Does communication technology have to roll out incrementally? Many people seem to assume so. If TV is radio + visual stimulus, then Internet should be Television + something else! But what is that “something else?” Cheaper ad spaces ? Infinite channels ? A “buy” button ? Companies and marketers desperately tried to fill in the blank in order to superglue the Web onto the back of the TV’s history. That way this online market can be monetized, advertising can thrive again, everybody can go back to do their business as usual. Such wishful thinking didn’t go far at all, because the Web is a whole different beast that challenges everything we’ve experienced for the past 200 years. It is a global conversational space where everyone on it can have his/her own voice without any hierarchical management and control. So far it has attracted close to 1.6 billion people in the world, and it’s continuing to expand. t is a real place where people can learn from each other, debate, argue, comment; connect to those who share the same interests, form communities; access information, exchange knowledge; look for business vendors, do business with each other, and the list of activities goes on and on.Sounds different from what TV can do us? Ask the early founders of the Internet, it was intended to be a revolution. What does it mean for companies and marketers then? If TV was the perfect medium for advertising, then the Web is the anti-advertising medium by nature. If TV was the glamorous broadcasting tool for big companies, then the Web is the free playground for ordinary you and me who longs to have a voice. So before developing your next marketing communication plan, think again, 1.6 billion of us are no longer the same passive couch-potato audience.
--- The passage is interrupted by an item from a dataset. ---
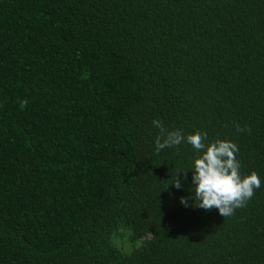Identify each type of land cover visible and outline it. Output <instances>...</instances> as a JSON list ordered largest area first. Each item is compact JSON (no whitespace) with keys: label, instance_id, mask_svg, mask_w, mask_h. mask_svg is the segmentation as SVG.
<instances>
[{"label":"trees","instance_id":"1","mask_svg":"<svg viewBox=\"0 0 264 264\" xmlns=\"http://www.w3.org/2000/svg\"><path fill=\"white\" fill-rule=\"evenodd\" d=\"M156 119L260 188L185 206ZM0 264H264V0H0Z\"/></svg>","mask_w":264,"mask_h":264},{"label":"clouds","instance_id":"2","mask_svg":"<svg viewBox=\"0 0 264 264\" xmlns=\"http://www.w3.org/2000/svg\"><path fill=\"white\" fill-rule=\"evenodd\" d=\"M153 125L159 129L156 136V151L180 145L182 142L190 144L198 154L194 158L192 183L194 195L181 198V203L187 206L188 200L193 201V206L212 210L218 209L219 214L228 217L238 208L244 207L256 189L261 186V179L253 171L249 175H241V163L236 154L239 148L230 140L216 139L205 143L207 133L196 131L193 134H184L180 129H167L160 119L153 120ZM237 131H250L237 125ZM189 170V169H188ZM183 173V176L180 174ZM187 177V170L171 177V182L176 188H181V179Z\"/></svg>","mask_w":264,"mask_h":264}]
</instances>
  • The Web is where authenticity lives, exaggeration dies
The word “authenticity” has been dancing next to our ears lately, thanks to the advocates of social media =) The reason why authenticity matters more on the Web is very simple: we get smarter as the network gets larger. In the old days of mass media, messages were distributed on a one-way street via the one-to-many megaphone. We had no way of verifying our doubts, no immediate access to satisfy our curiosity. But now with a quick search on Google or 3rd party forums, the truth we’ve always desired will easily rise above the puffery & targeted corporate messages. If nothing more, the Web reveals corporations’ problems. And those problems are not new, they have been there for a long time. The difference is that what these little voices used to say to a single friend now becomes accessible to the whole world. You can continue to produce corporate propaganda and fancy banners, but they would never be able to outnumber the pure human voices on the Web. The wisdom of crowds plus the speed of the Internet can smell those PR spins & advertising exaggerations from miles away. Maybe truth hurts, but remember the big brother is watching, and it’s us.
  • What’s the solution then?

Listen to the little voices, mock yourself if you dare & most importantly, get closer to your customers! We will reciprocate your effort by linking you, digging you, tweeting you and talking about you…After all, the most successful form of advertising is word-of-mouth, isn’t it?  Luckily, the technology available today can amplify the “word-of-mouth” effect that goes beyond your wildest dream. One thing to keep in mind though, history doesn’t repeat itself, but it rhymes. Many savvy marketers have recognized that technology is not leading to a new way of doing business but rather to an old way of doing business based on social need and human touch. It’s going to be a long and arduous road to go back to the old-fashion way after you have indulged in benefits coming out of mass production and mass media for two centuries. But we are in this revolution with you. We are not expecting you to be “perfect,” we just want you to be honest and try to be “better.” You can start by talking in our language , showing us who you really are (not your brand positioning statement, but the actual employees behind the firewall), sharing your resources and knowledge base. As long as making money is not your only incentive, the Web welcomes your participation!